▶ [PASSAGE TO READ]:
------------------------------------------------

How it all connects: from ingredients to a sold-out dish
The big picture
Six pieces work together. Once you understand the chain, everything else clicks:
- Stock — the raw ingredients you buy (tomatoes, tuna, oil, buns).
- Preparations — things you make from stock in batches (a sauce, a dough, a marinade).
- Recipe — what one dish uses: its ingredients and preparations, with quantities.
- Item (article) — a dish on your menu, shown to customers inside a menu group.
- Availability — computed from the recipe + current stock: low stock or sold-out, automatically.
- Food cost — also computed from the recipe.
The flow:
Stock ┐
├─→ Recipe ─→ Item ─→ shown to customers
Preps ┘ │
├─→ Availability (low / sold-out, automatic)
└─→ Food cost (margin per dish)
An order is placed ─→ the recipe is deducted from Stock ─→ Availability updates
So a dish isn't an island: it points at a recipe, the recipe points at stock and preparations, and that single link makes availability and food cost work on their own.

------------------------------------------------

▶ [PARTS OF THE EXERCISE]:
A - Answer these from the ingredients-to-dish overview:
(i) Which four raw ingredients are given as examples of stock?
(ii) What is food cost computed from?
(iii) When an order is placed, what is deducted from stock?
B - Update the ingredients-to-dish overview from the words "- Recipe — what" through the words "a menu group.", swapping "menu group" for "menu section".
C - Summarize the ingredients-to-dish overview in two sentences.
The listing after this point is separate material, apart from the ingredients-to-dish overview.

Keypoint coordinate data
------------------------------------------------

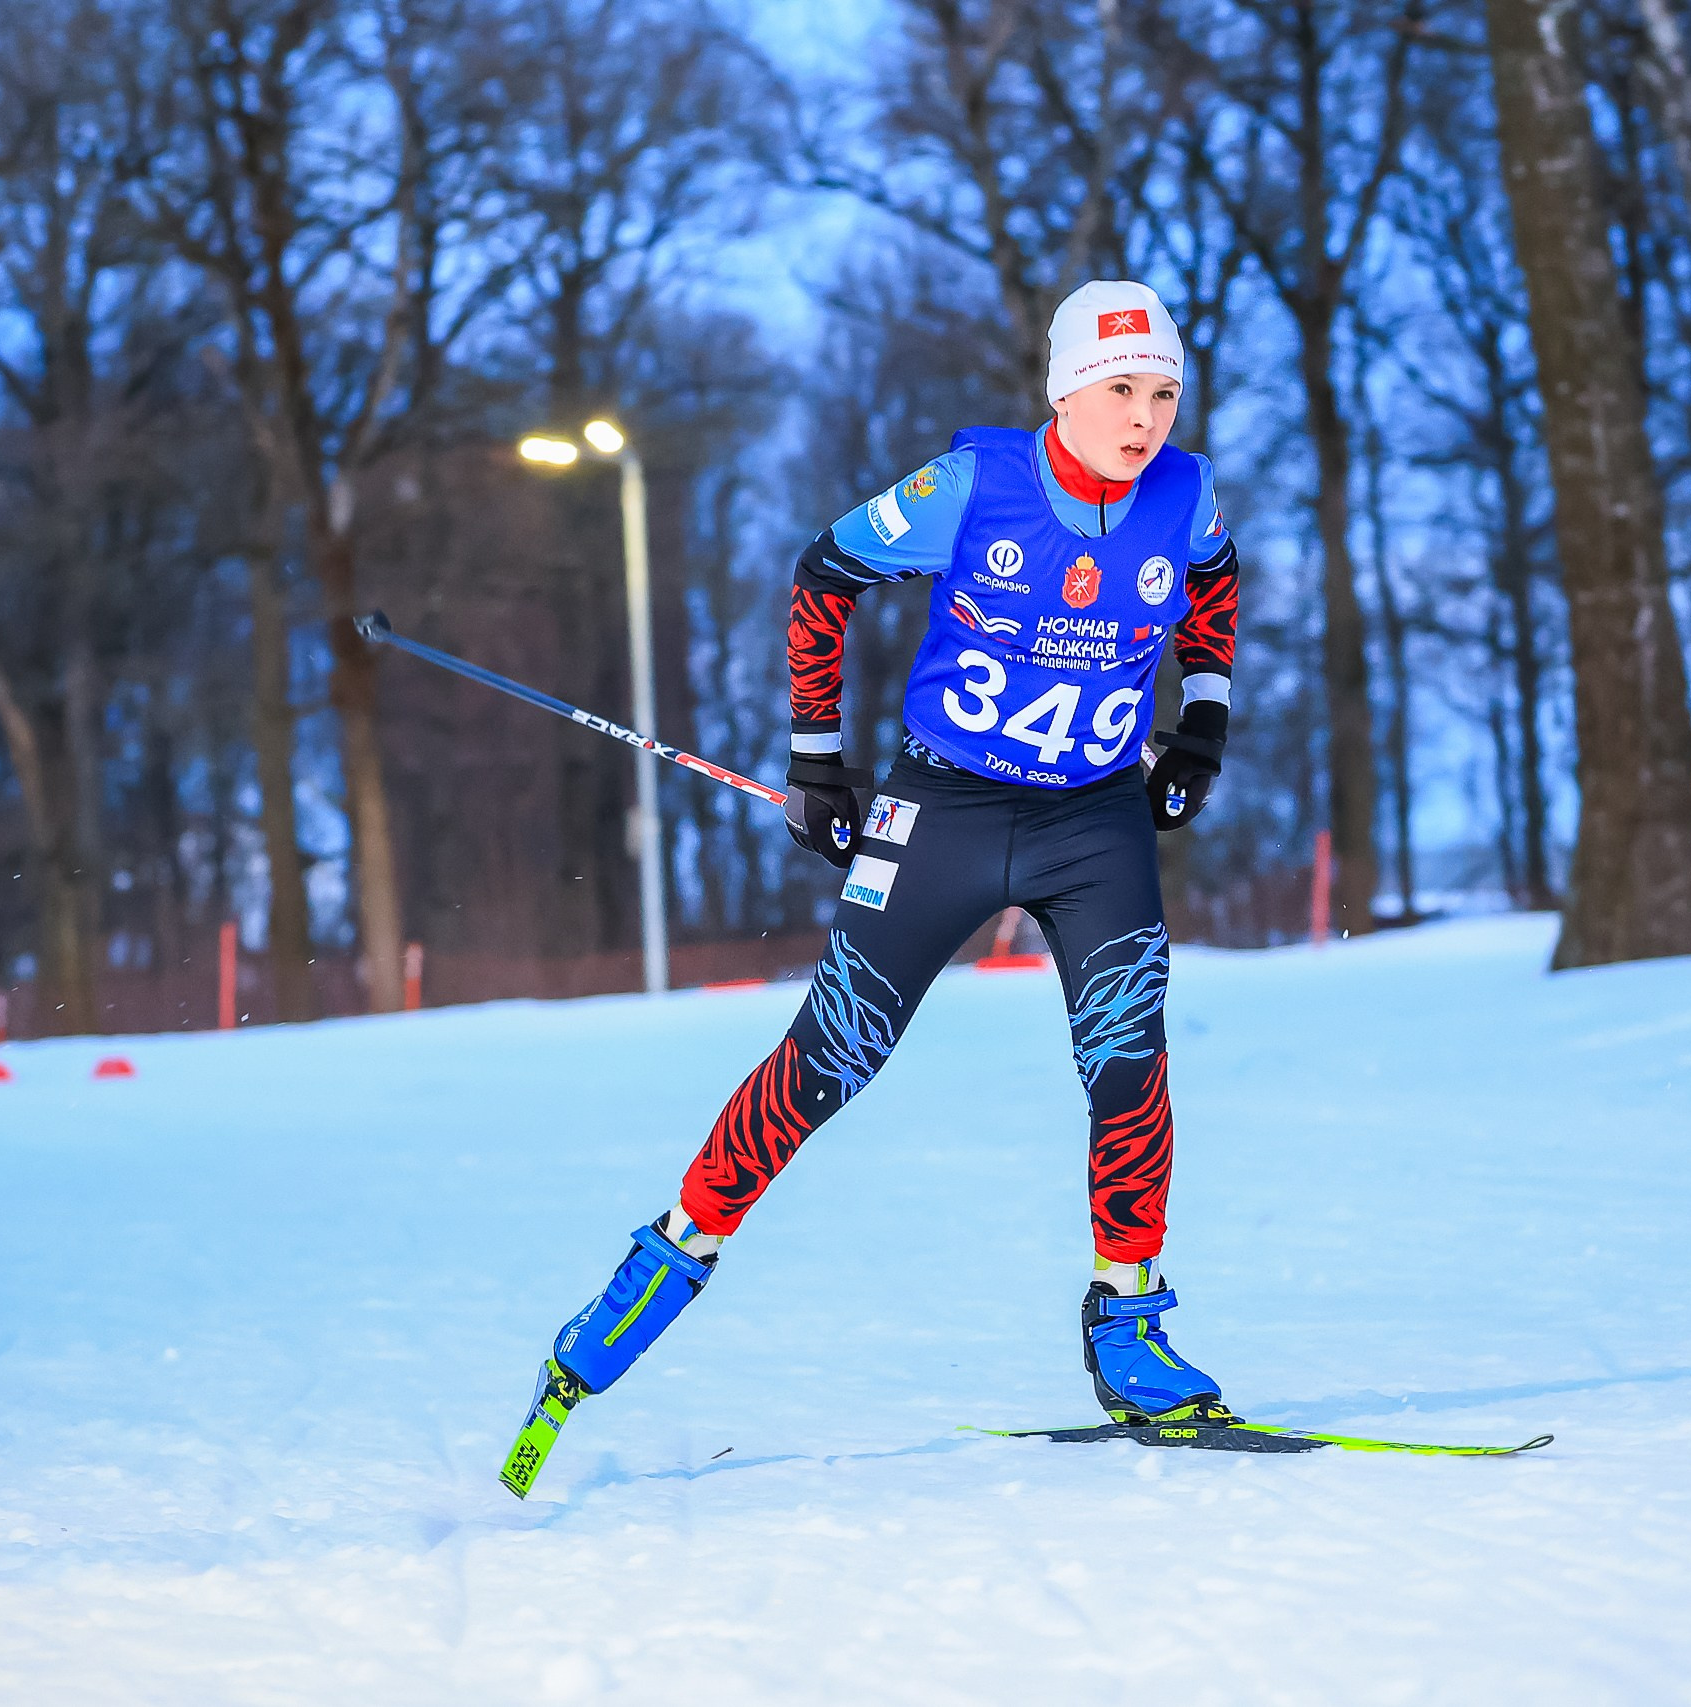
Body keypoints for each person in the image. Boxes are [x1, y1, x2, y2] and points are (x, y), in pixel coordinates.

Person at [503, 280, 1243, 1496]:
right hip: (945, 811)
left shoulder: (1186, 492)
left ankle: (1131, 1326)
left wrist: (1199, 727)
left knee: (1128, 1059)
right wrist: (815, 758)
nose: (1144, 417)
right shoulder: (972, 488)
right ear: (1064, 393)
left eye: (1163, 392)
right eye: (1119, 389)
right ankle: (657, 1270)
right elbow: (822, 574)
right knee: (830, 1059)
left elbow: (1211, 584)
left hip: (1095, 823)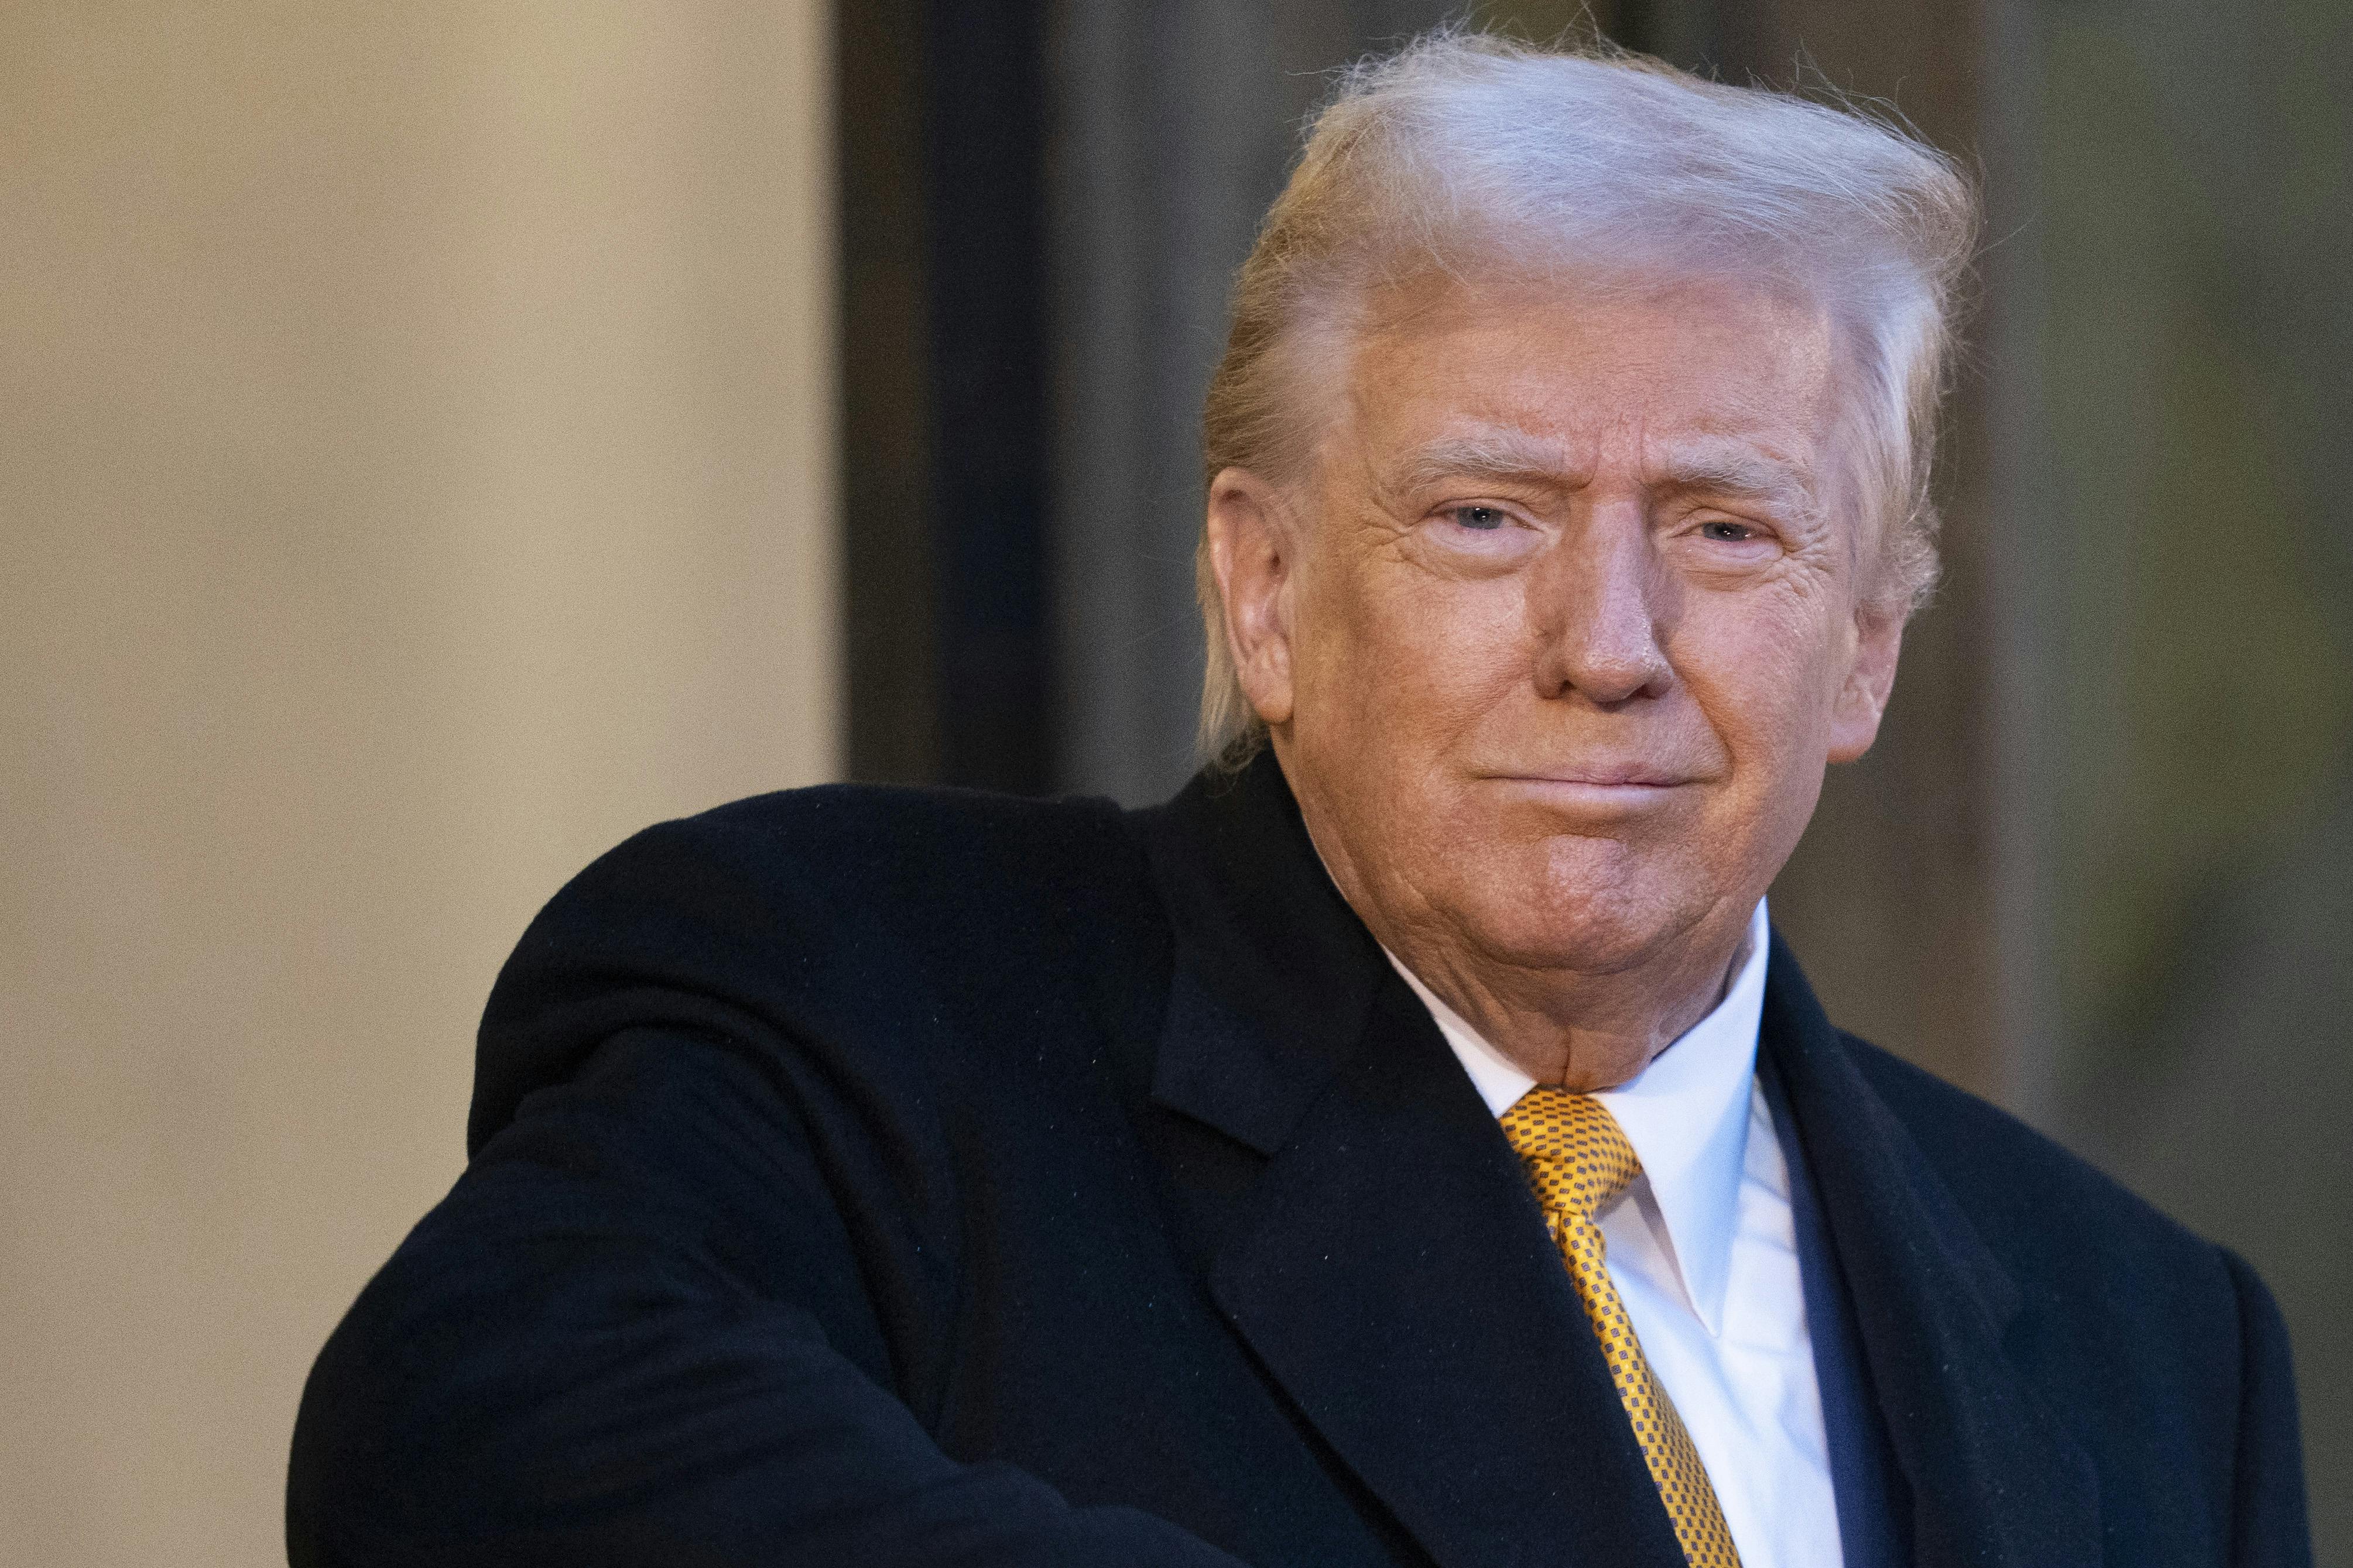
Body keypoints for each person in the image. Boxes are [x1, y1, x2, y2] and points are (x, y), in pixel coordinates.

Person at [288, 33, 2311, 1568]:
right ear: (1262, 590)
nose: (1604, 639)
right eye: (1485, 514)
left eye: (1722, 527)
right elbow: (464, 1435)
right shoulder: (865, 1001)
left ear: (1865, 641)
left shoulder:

------------------------------------------------

▶ [PER-TASK OUTPUTS]:
A -
(i) Tomatoes, tuna, oil, buns.
(ii) The recipe.
(iii) The recipe.

B -
- Recipe — what one dish uses: its ingredients and preparations, with quantities.
- Item (article) — a dish on your menu, shown to customers inside a menu section.

C - Six pieces work together: stock, preparations made from stock in batches, recipes that list what one dish uses, menu items shown to customers, availability computed from the recipe and current stock, and food cost computed from the recipe. When an order is placed, the recipe is deducted from stock and availability updates, because the dish points at a recipe that points at stock and preparations.